Enabling automatic generation of external tables after upgrading
Automatic generation of external tables is disabled. To enable automatic generation of external tables, start Hive and run one of these commands at the Hive prompt to enable automatic generation of external tables:- SHOW databases
- USE database_name
Managed tables
Instead of an external table, you can use a Hive managed
table. Hive manages storing and deleting the data in this type of table.
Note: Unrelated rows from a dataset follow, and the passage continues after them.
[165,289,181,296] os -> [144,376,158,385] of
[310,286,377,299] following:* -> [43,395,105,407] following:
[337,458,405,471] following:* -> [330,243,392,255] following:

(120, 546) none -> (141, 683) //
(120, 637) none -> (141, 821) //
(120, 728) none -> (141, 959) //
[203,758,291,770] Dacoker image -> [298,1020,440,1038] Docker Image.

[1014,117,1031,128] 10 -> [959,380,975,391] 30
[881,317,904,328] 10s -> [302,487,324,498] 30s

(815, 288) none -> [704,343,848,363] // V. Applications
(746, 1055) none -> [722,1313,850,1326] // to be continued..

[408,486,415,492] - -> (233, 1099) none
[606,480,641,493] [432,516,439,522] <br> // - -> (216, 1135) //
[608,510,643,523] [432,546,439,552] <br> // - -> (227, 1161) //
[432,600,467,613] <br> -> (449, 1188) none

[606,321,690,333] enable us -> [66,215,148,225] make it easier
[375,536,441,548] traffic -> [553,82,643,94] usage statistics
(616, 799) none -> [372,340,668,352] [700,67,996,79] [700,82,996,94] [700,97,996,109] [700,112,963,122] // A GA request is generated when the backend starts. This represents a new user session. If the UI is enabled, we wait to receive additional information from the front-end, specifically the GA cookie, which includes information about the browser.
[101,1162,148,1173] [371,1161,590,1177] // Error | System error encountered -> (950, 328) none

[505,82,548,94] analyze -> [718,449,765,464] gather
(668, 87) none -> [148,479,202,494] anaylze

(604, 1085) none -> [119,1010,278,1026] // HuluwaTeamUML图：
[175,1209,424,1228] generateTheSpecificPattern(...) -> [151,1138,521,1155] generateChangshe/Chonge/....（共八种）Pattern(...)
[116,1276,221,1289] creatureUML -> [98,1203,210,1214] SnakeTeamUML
DataStax Enterprise stores Hive managed table data in the Cassandra File System
(CFS). The data source for the Hive managed table can be a flat file that you put on
the CFS using a dse hadoop -fs
command or the file can be
elsewhere, such as on an operating system file system. To load the managed file, use
the LOAD [LOCAL] DATA INPATH, INSERT INTO, or INSERT OVERWRITE Hive commands. You
use Hive external tables to access Cassandra or other data sources, such as Amazon
S3. Like the Hive managed table, you can populate the external table from flat files
on the local hard drive, as well as dumped the data from Hive to a flat file. You
can also copy an external table, which represents a Cassandra table, into a Hive
managed table stored in CFS. The following diagram shows the architecture of Hive in
DataStax Enterprise.
Hive metastore configuration
The HiveMetaStore in DataStax Enterprise supports multiple users and requires no configuration except increasing the default replication factor of the keyspace. The default replication for system keyspaces is 1. This value is appropriate for development environments only. To avoid production problems, increase the replication factor of these system keyspaces to at least 3.
- HiveMetaStore
- cfs
- cfs_archive keyspaces
To prevent missing data problems or data unavailable exceptions after altering keyspaces that contain any data, run nodetool repair as shown in these examples.
Supported Hive features
The Hive component in DataStax Enterprise includes querying capabilities, data type mapping, and performance enhancements. The following Hive 0.12 features are supported:
- Windowing functions
- RANK
- LEAD/LAG
- ROW_NUMBER
- FIRST_VALUE, LAST_VALUE
- Aggregate OVER functions with PARTITION BY and ORDER BY
DataStax Enterprise supports most CQL and Cassandra internal data types. DataStax provides a Hive user-defined function (UDF) for working with unsupported types, such as blob:
org.apache.hadoop.hive.cassandra.ql.udf.UDFStringToCassandraBinary
This UDF converts from Hive Strings to native Cassandra types. Due to limitations in Hive, the UDF can be used only to convert Hive Strings to string primitives, not collections that are arrays and maps of strings. It is not possible to use the UDF to convert, for example, an array of strings representing inet addresses to an array of InetAddress columns in Cassandra.